Work instruction >>
Extract every line of the material below that contains the string "True", and list them in their original order.

Start of Block

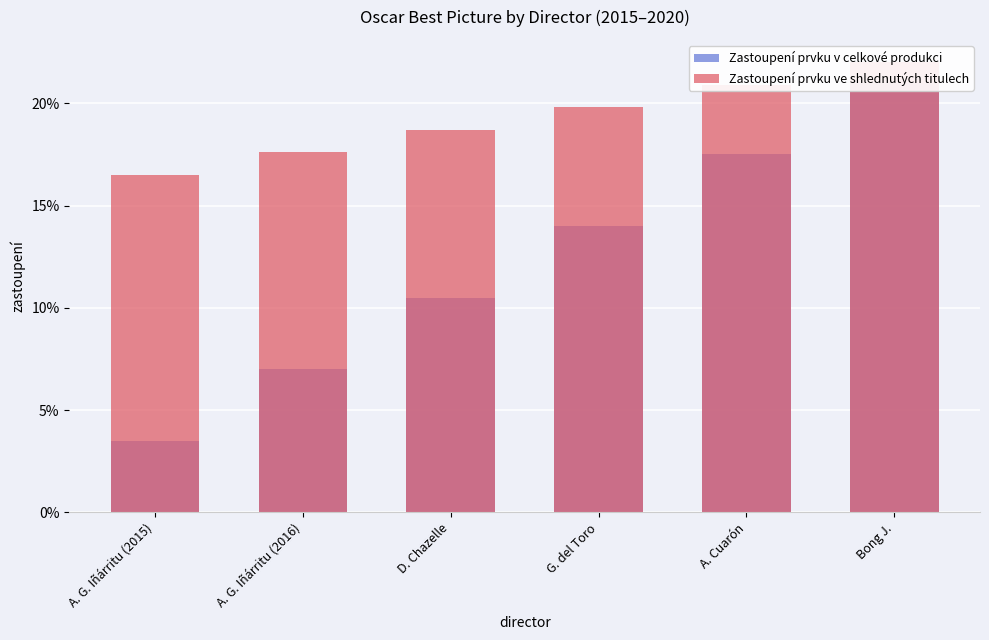

Read the Zastoupení prvku ve shlednutých titulech value at G. del Toro.

19.8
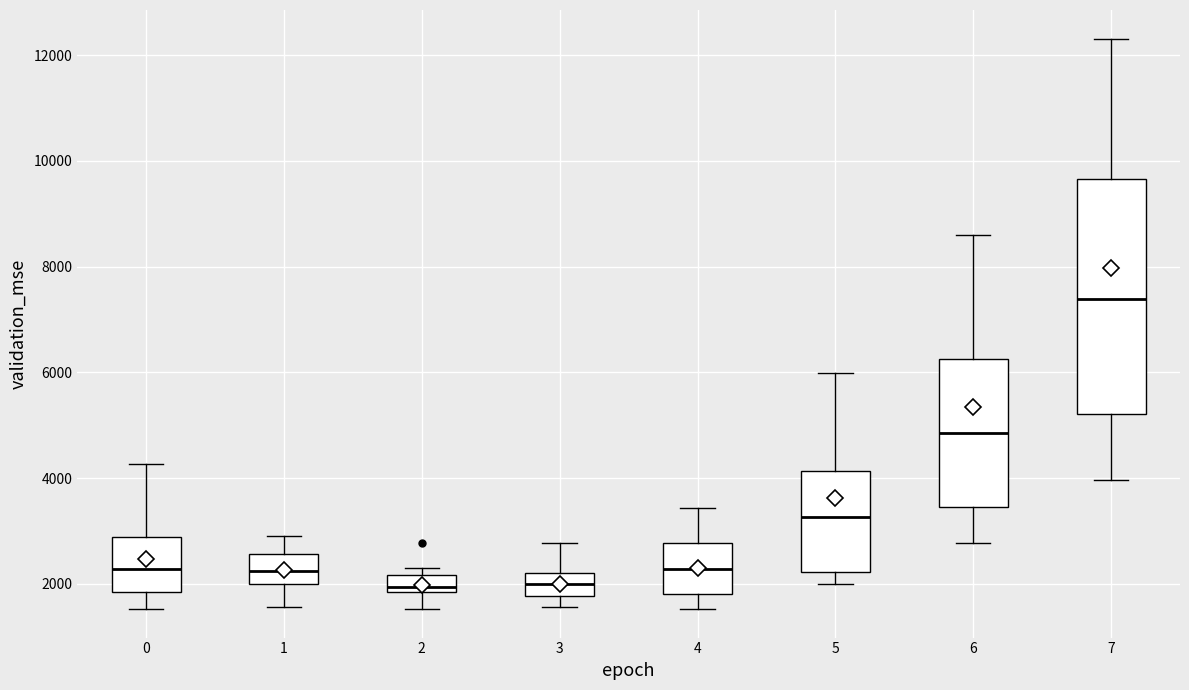

Which box has the highest median line?

7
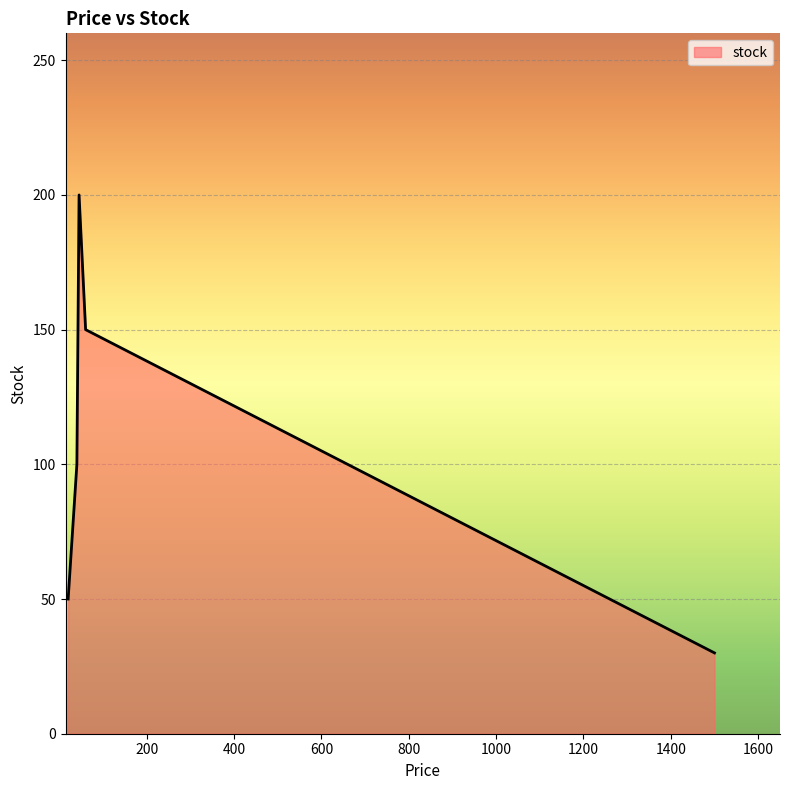

True or false: there are more than 0 points higher than both neighbors.

True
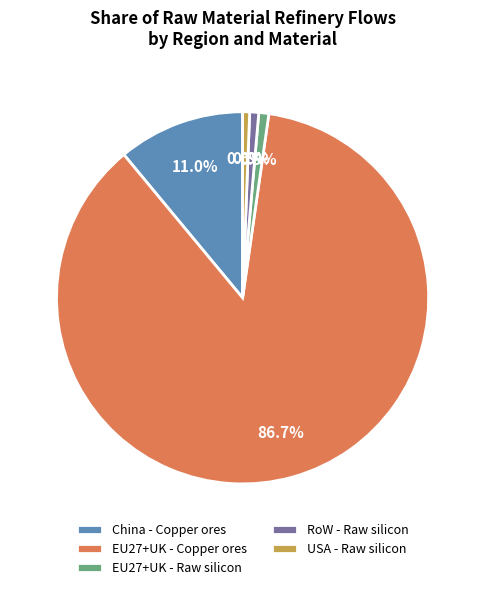

Is there any slice that represents more than half of the pie?

Yes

End of Block

Response >>
True or false: there are more than 0 points higher than both neighbors.
True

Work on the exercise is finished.